Reforms, however, will need to go further. The branches of government’s internal workings must eventually be re-ordered, and an additional branch may need to be formed. Lawmakers should be reigned in. Senators and congresspeople must be held accountable to a more objective standard than their own opinions. With the rise of the virtual information commons, we have an increased and increasing ability to know what is scientifically accurate, statistically valid, and mathematically probable. Politicians are not necessarily experts, but experts exist. The government should employ and engage experts more transparently to provide sound reasoning for lawmakers’ decisions.

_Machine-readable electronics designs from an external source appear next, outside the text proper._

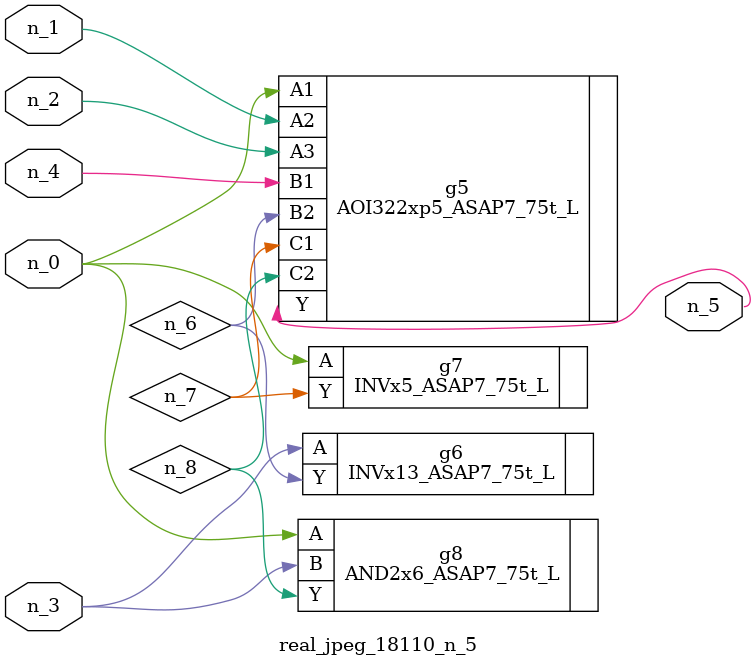
<source format=v>
module real_jpeg_18110_n_5 (n_4, n_0, n_1, n_2, n_3, n_5);

input n_4;
input n_0;
input n_1;
input n_2;
input n_3;

output n_5;

wire n_8;
wire n_6;
wire n_7;

AOI322xp5_ASAP7_75t_L g5 ( 
.A1(n_0),
.A2(n_1),
.A3(n_2),
.B1(n_4),
.B2(n_6),
.C1(n_7),
.C2(n_8),
.Y(n_5)
);

INVx5_ASAP7_75t_L g7 ( 
.A(n_0),
.Y(n_7)
);

AND2x6_ASAP7_75t_L g8 ( 
.A(n_0),
.B(n_3),
.Y(n_8)
);

INVx13_ASAP7_75t_L g6 ( 
.A(n_3),
.Y(n_6)
);


endmodule
</source>
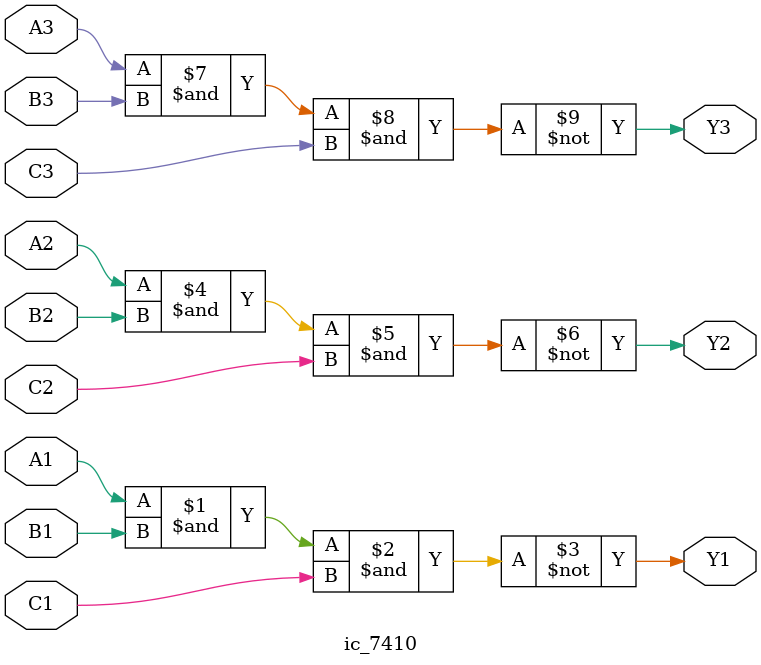
<source format=v>


module ic_7410(
    Y1, A1, B1, C1,
    Y2, A2, B2, C2,
    Y3, A3, B3, C3);
    output Y1, Y2, Y3;
    input A1, A2, A3;
    input B1, B2, B3;
    input C1, C2, C3;

    assign Y1 = ~(A1 & B1 & C1); 
    assign Y2 = ~(A2 & B2 & C2);
    assign Y3 = ~(A3 & B3 & C3); 

endmodule

</source>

Furthermore, the design of laws themselves will need to change to some degree. The ability to pile small clauses and hidden agendas into seemingly benign government acts is problematic because it obfuscates the relationship between lawmakers and the people. These hidden agendas empower bad actors to enact their motives with little to no accountability. Today, we have a powerful model for codification that allows for great flexibility, clarity, and action: computer code.

Computer code aims to create programs and processes that can be carried out automatically by a machine. Computer code’s goal is not to say one thing and have the machine do something else that is esoteric and hidden. A line of computer code begets a result. It may take many thousand lines of code to compile a comprehensive, intuitive, and user-friendly work, but a skilled coder could read that code and tell you exactly why it produced the result that it did. Anything that did not create this result would confuse the process and result in that code’s final product not working correctly.

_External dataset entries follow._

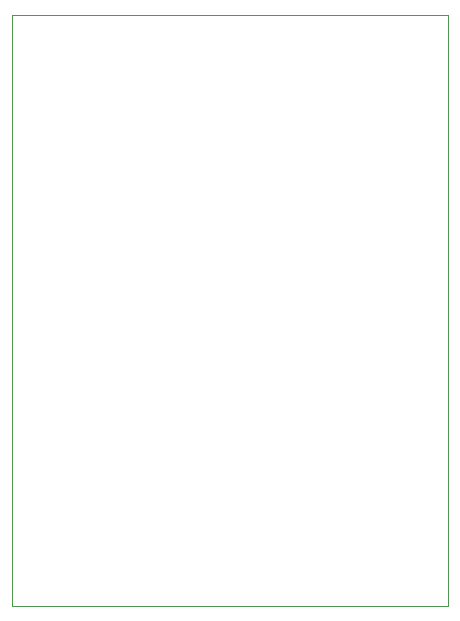
<source format=gm1>
G04 #@! TF.GenerationSoftware,KiCad,Pcbnew,7.0.10-7.0.10~ubuntu23.10.1*
G04 #@! TF.CreationDate,2024-03-11T19:26:57+01:00*
G04 #@! TF.ProjectId,peripherialModule,70657269-7068-4657-9269-616c4d6f6475,rev?*
G04 #@! TF.SameCoordinates,Original*
G04 #@! TF.FileFunction,Profile,NP*
%FSLAX46Y46*%
G04 Gerber Fmt 4.6, Leading zero omitted, Abs format (unit mm)*
G04 Created by KiCad (PCBNEW 7.0.10-7.0.10~ubuntu23.10.1) date 2024-03-11 19:26:57*
%MOMM*%
%LPD*%
G01*
G04 APERTURE LIST*
G04 #@! TA.AperFunction,Profile*
%ADD10C,0.100000*%
G04 #@! TD*
G04 APERTURE END LIST*
D10*
X198603000Y-57150000D02*
X235585000Y-57150000D01*
X235585000Y-107150000D01*
X198603000Y-107150000D01*
X198603000Y-57150000D01*
M02*

</source>
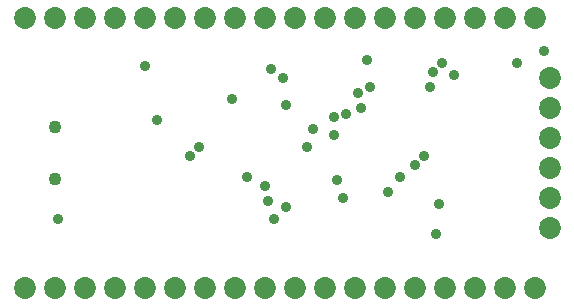
<source format=gbs>
G75*
G70*
%OFA0B0*%
%FSLAX24Y24*%
%IPPOS*%
%LPD*%
%AMOC8*
5,1,8,0,0,1.08239X$1,22.5*
%
%ADD10C,0.0730*%
%ADD11C,0.0434*%
%ADD12C,0.0360*%
D10*
X001453Y000680D03*
X002453Y000680D03*
X003453Y000680D03*
X004453Y000680D03*
X005453Y000680D03*
X006453Y000680D03*
X007453Y000680D03*
X008453Y000680D03*
X009453Y000680D03*
X010453Y000680D03*
X011453Y000680D03*
X012453Y000680D03*
X013453Y000680D03*
X014453Y000680D03*
X015453Y000680D03*
X016453Y000680D03*
X017453Y000680D03*
X018453Y000680D03*
X018953Y002680D03*
X018953Y003680D03*
X018953Y004680D03*
X018953Y005680D03*
X018953Y006680D03*
X018953Y007680D03*
X018453Y009680D03*
X017453Y009680D03*
X016453Y009680D03*
X015453Y009680D03*
X014453Y009680D03*
X013453Y009680D03*
X012453Y009680D03*
X011453Y009680D03*
X010453Y009680D03*
X009453Y009680D03*
X008453Y009680D03*
X007453Y009680D03*
X006453Y009680D03*
X005453Y009680D03*
X004453Y009680D03*
X003453Y009680D03*
X002453Y009680D03*
X001453Y009680D03*
D11*
X002453Y006046D03*
X002453Y004314D03*
D12*
X002553Y002980D03*
X006953Y005080D03*
X007253Y005380D03*
X005853Y006280D03*
X008353Y006980D03*
X010053Y007680D03*
X009653Y007980D03*
X010153Y006780D03*
X011053Y005980D03*
X011753Y005780D03*
X010853Y005380D03*
X011753Y006380D03*
X012153Y006480D03*
X012653Y006680D03*
X012553Y007180D03*
X012953Y007380D03*
X012853Y008280D03*
X014953Y007380D03*
X015753Y007780D03*
X015353Y008180D03*
X015053Y007880D03*
X017853Y008180D03*
X018753Y008580D03*
X014753Y005080D03*
X014453Y004780D03*
X013953Y004380D03*
X013553Y003880D03*
X012053Y003680D03*
X011853Y004280D03*
X010153Y003380D03*
X009553Y003580D03*
X009453Y004080D03*
X008853Y004380D03*
X009753Y002980D03*
X015153Y002480D03*
X015253Y003480D03*
X005453Y008080D03*
M02*

</source>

In legal matters, lawmakers intentionally fill their laws — the code upon which our government’s machine operates — with bugs that affect other parts of the machine. In computer terminology, code that carries bugs for different parts of the machine is called malware: software that contains a virus. As anyone who has experienced a computer virus can tell you, they are no fun. They crash computers, wipe hard drives, and render them useless chunks of metal. I propose that laws must be re-thought on the governmental level. We must strive to make laws singular in purpose, clearly understandable to the general public, and backed in clear rationale based on statistical analysis, scientific reasoning, and the general population’s will.

Proposals for Change

These two proposals — the addition of experts to be impartial judges and consultants to government and the change of law-writing to be clear and straightforward — are by no means exhaustive. They represent precise changes to parts needed to fully build a technologically empowered, just, and seamless government of the future. They would, however, go some way towards these ends. The principles of freedom, fairness, and collective decision making would continue, the parts would be upgraded, shifting the inner workings of the machine of government in nuanced and modern waysThe product of these changes would be more clarity, more sense-making, and an increased capacity to make informed decisions, in line with all people’s desires and the pursuit of a better future for everyone in economic, social, and political terms. By replacing the parts of government one by one, we will slowly build something completely new.

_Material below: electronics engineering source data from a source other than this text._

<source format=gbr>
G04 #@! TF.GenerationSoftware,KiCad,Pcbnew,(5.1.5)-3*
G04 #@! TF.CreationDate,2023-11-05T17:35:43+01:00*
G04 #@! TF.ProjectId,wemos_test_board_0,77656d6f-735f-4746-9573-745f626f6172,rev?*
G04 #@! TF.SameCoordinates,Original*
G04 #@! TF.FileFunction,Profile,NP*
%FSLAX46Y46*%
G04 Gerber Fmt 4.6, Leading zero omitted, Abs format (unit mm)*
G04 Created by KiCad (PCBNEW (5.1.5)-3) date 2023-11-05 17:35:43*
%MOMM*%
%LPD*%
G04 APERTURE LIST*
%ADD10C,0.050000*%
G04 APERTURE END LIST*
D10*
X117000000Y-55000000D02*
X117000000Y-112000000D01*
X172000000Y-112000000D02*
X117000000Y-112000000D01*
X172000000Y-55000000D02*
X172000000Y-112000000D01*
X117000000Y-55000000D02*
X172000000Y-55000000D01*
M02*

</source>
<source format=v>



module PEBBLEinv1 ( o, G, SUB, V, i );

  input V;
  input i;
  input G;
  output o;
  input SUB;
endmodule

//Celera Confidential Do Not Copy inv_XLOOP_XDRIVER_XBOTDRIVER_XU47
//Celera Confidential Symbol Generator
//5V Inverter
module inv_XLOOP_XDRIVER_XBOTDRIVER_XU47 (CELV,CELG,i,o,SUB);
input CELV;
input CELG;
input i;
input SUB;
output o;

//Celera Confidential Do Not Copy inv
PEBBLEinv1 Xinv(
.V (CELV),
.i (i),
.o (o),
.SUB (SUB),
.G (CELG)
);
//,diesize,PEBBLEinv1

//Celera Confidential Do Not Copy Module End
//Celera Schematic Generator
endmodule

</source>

This new thing will be different in degree. The top speed of a horse and buggy was about 15 miles per hour. Today’s top sports cars can top 315Mph. That’s a 2000% increase in rate — the product — by swapping out the parts in a relatively short amount of time. It’s time we design some new parts for our government through careful, thoughtful design and applied technology. We can solve our day’s problems and build a product of tomorrow that is beyond our wildest dreams.